In the Employment Appeal Tribunal (EAT) case of Phoenix House Ltd v Stockman an employee had made a covert recording of a meeting with her colleague. The employer argued that the covert recording was a breach of trust and confidence and had they known about it, they would have dismissed the employee for gross misconduct. They argued that she was not entitled to any compensation.
The EAT held that making the covert recording did not automatically mean the employee should be dismissed, or that her compensation for unfair dismissal should be reduced. Whether making a covert recording at work is a sacking offence depends on an assessment of all the circumstances, for example:
- the content of information recorded: is it highly confidential, or information which only concerns the employee?
- the purpose of the recording: is the employee acting maliciously and intending to entrap the employer, or simply to assist their recollection of the meeting?
- the extent of blame of the employee: was the employee aware that they were not permitted to make the recording, or was it done innocently?
- evidence of the employer’s approach to covert recordings: is it listed in the employer’s policies as gross misconduct?

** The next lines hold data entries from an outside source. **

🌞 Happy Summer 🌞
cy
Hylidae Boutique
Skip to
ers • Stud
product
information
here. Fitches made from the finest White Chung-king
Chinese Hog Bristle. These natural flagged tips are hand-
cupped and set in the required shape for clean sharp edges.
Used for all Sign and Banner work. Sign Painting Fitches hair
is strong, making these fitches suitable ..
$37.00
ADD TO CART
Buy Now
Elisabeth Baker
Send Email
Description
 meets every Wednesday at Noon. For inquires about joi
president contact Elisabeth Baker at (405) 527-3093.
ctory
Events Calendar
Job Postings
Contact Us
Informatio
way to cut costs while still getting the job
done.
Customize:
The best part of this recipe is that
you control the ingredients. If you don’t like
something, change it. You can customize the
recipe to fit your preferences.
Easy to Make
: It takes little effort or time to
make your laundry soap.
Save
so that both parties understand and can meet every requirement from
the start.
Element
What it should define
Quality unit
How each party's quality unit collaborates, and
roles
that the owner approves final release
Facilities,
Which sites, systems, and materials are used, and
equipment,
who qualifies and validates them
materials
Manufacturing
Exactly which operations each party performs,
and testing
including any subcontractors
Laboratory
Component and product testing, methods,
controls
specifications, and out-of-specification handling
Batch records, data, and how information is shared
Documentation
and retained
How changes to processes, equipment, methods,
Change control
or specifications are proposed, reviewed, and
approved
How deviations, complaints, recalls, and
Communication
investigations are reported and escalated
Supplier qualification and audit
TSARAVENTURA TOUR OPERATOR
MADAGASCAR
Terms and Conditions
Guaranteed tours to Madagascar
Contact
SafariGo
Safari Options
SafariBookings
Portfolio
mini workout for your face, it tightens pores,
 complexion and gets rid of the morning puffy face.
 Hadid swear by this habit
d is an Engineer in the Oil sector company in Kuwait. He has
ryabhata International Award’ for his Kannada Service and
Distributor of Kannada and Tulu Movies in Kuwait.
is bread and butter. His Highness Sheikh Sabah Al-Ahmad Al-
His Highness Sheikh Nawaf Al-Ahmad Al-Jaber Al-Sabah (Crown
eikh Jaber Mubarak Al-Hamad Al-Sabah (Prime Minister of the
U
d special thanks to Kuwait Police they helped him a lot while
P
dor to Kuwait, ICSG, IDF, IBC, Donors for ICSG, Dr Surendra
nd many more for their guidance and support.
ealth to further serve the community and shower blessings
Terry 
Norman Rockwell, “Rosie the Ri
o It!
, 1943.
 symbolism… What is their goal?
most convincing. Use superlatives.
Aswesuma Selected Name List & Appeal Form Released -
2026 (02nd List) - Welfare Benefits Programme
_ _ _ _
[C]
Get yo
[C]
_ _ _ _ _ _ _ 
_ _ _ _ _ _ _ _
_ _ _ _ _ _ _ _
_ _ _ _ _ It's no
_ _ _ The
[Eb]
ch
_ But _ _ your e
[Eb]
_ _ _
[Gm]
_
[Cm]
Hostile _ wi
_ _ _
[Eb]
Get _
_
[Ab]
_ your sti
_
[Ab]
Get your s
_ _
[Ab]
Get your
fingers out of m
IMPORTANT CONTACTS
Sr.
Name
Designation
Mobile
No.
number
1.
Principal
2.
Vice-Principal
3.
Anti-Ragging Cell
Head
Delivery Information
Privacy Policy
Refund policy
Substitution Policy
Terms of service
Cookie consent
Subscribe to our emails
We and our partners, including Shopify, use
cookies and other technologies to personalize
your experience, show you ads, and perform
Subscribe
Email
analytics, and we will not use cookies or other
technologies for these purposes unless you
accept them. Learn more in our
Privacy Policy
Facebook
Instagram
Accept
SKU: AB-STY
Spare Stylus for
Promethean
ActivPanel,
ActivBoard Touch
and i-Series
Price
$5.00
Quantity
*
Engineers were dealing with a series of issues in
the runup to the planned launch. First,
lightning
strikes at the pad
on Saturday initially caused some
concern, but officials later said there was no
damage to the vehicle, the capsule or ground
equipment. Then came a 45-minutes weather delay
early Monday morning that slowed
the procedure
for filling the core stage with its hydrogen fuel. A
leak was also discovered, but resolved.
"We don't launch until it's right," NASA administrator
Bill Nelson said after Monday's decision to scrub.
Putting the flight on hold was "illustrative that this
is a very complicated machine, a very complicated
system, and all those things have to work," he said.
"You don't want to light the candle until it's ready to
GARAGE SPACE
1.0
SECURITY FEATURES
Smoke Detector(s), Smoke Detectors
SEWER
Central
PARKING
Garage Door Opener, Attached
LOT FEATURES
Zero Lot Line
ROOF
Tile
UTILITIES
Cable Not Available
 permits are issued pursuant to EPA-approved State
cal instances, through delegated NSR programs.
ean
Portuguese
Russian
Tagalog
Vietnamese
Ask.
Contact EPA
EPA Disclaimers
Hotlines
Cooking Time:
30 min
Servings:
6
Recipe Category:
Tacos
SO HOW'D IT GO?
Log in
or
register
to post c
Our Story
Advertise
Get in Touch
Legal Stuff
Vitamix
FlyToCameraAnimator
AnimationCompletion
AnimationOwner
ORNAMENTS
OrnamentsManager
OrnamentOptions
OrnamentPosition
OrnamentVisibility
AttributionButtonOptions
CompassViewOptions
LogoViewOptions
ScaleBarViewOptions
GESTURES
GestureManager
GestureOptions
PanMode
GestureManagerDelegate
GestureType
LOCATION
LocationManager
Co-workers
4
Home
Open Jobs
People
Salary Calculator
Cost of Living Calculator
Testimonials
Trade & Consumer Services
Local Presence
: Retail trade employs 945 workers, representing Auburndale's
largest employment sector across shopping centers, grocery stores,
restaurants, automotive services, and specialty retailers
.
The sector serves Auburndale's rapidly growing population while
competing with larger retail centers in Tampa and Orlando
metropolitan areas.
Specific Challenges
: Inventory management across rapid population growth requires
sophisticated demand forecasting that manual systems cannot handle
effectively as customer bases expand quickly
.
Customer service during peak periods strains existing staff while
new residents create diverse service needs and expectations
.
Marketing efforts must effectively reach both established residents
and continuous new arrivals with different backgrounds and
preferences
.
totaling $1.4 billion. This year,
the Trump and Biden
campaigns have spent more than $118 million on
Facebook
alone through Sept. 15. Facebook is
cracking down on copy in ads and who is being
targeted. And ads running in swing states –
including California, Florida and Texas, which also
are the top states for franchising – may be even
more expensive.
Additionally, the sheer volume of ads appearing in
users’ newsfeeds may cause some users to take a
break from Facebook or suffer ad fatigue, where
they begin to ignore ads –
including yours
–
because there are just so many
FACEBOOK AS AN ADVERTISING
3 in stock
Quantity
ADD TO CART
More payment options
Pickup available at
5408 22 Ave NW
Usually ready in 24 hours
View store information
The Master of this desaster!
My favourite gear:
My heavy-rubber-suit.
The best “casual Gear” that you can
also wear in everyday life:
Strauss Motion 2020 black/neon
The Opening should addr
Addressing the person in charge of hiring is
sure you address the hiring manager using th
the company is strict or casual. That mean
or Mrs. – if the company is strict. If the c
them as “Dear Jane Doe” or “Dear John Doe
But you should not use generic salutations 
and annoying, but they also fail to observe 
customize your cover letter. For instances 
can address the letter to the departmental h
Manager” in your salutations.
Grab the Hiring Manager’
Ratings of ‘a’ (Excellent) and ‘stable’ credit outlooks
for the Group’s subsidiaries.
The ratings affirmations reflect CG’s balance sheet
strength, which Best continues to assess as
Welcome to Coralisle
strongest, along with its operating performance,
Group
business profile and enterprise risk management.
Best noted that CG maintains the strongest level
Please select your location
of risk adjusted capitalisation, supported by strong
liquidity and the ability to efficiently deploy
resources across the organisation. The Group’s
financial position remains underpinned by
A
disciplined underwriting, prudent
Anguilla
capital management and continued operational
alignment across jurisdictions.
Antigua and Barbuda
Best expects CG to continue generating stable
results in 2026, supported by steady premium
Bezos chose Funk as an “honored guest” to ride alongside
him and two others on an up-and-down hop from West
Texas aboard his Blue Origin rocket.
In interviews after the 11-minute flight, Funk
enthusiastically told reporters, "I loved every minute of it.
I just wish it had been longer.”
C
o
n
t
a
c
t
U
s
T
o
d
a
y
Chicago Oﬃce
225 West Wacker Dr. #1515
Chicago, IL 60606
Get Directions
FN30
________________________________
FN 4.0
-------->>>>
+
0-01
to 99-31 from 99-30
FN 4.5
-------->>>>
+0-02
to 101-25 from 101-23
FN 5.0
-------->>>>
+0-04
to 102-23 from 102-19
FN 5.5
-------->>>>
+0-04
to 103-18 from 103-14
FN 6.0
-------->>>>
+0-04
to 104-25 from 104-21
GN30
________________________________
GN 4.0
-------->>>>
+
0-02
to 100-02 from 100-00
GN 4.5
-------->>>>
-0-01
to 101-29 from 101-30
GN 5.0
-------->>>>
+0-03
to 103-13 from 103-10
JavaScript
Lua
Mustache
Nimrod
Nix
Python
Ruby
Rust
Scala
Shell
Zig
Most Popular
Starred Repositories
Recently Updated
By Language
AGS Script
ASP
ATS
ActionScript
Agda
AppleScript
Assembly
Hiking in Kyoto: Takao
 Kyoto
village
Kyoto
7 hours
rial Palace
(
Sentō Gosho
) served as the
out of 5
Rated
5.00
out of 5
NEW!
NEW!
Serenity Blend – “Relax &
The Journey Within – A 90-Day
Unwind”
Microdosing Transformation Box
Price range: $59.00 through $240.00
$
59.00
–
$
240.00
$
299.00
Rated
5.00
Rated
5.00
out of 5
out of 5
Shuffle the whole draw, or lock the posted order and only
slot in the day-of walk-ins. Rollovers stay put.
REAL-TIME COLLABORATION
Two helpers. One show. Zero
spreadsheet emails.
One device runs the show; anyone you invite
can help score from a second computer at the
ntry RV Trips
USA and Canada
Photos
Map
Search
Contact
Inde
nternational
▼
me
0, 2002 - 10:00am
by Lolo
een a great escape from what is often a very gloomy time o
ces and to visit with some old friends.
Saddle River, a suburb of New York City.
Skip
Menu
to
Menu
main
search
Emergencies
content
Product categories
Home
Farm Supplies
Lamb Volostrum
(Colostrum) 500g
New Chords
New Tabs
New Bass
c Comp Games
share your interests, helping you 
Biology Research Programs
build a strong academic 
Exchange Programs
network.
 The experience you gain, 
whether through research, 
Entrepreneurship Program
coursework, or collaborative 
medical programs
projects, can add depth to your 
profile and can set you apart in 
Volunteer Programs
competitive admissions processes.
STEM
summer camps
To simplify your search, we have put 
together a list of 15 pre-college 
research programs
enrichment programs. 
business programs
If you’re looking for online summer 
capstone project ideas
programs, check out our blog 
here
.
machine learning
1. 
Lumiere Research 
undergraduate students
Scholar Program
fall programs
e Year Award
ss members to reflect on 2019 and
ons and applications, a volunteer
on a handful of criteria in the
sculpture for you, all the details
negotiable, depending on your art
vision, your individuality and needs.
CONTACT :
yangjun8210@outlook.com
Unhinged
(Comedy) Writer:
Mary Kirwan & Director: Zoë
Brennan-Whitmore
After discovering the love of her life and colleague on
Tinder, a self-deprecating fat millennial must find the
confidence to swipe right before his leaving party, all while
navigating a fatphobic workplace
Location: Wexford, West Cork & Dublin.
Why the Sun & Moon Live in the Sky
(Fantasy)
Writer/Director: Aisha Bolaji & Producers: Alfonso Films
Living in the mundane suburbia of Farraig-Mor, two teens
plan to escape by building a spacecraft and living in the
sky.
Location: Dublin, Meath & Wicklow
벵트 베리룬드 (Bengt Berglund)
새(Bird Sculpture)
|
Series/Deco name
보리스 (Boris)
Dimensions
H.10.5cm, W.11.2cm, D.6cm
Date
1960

Employers should make their views about recording meetings known clearly, and may want to list covert recording as an instance of gross misconduct. If a covert recording is made, employers should consider the specific circumstances before moving to disciplinary action.
Evidence that has been covertly recorded may well be admitted by an employment tribunal. Besides having good policies and practices to discourage covert recording, employers should be mindful that their conversations may be recorded and aim not to say things that they might regret when played back.